Power consumption of the four algorithms with 27 cores

Fig. 7.
figure 7

Power consumption of the four algorithms with 81 cores

The reason is that KLSAT mapping algorithm has a smaller chance to get trapped in local optimum than random mapping algorithm because we add KL partition as the initial solution in the KLSAT mapping algorithm. Because KL partition algorithm combines the triplet-based characteristic of TriBA to make more communication transfer among three cores which have the characteristic of local full interconnect flavor. In consequence, the solution generated by the KLSAT mapping algorithm has less network communication cost and lower power consumption than the other mapping algorithms.
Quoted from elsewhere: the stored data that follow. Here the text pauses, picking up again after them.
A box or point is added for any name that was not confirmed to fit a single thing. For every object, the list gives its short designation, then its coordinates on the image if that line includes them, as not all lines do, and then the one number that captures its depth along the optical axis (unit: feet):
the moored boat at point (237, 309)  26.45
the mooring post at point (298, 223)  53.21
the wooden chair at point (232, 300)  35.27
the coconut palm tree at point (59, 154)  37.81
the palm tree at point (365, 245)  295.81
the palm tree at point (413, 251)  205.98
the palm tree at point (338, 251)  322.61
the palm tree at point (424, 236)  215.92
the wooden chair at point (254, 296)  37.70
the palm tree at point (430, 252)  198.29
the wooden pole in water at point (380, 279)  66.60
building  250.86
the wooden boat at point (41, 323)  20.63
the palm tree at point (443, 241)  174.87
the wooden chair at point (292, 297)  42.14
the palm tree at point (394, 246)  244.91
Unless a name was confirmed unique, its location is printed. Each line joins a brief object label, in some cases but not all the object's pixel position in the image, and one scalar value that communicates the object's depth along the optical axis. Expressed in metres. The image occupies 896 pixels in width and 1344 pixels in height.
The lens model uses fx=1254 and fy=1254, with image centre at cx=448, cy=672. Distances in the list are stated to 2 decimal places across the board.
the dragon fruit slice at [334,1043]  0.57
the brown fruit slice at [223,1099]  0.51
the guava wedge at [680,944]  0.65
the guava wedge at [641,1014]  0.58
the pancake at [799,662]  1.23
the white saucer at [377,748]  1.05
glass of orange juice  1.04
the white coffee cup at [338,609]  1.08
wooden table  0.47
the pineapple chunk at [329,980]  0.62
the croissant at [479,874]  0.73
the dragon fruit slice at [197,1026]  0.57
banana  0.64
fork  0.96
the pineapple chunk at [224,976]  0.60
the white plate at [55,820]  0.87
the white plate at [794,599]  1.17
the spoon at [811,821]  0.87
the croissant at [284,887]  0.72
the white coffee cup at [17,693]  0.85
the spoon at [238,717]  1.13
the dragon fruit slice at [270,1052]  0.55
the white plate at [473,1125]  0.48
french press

In general, the KLSAT mapping algorithm sharply decreases the number of iterations, the power consumption and network latency, compared with the random mapping algorithm. Our proposed KLSAT algorithm achieves better performance than both the KL algorithm and the simulated annealing algorithm.

6 Conclusion

One of the important research fields on NoC is the design of the application mapping algorithms. Several different mapping algorithms have been presented to reduce network latency, lower power consumption, satisfy bandwidth constraint or minimize on-chip area and so on. This paper focused on a new mapping algorithm based on KL partition algorithm and the simulated annealing algorithm in order to generate better performance in application mapping problems. We designed and implemented an application mapping algorithm on multicore architecture TriBA for performance simulation based on KL partition algorithm and simulated annealing, and verified the KLSAT mapping algorithm by experiments. Our experimental results show that the algorithm has significant reduction in the number of iterations, the network latency and the power consumption. It also shows that the algorithm can solve the large-scale problem.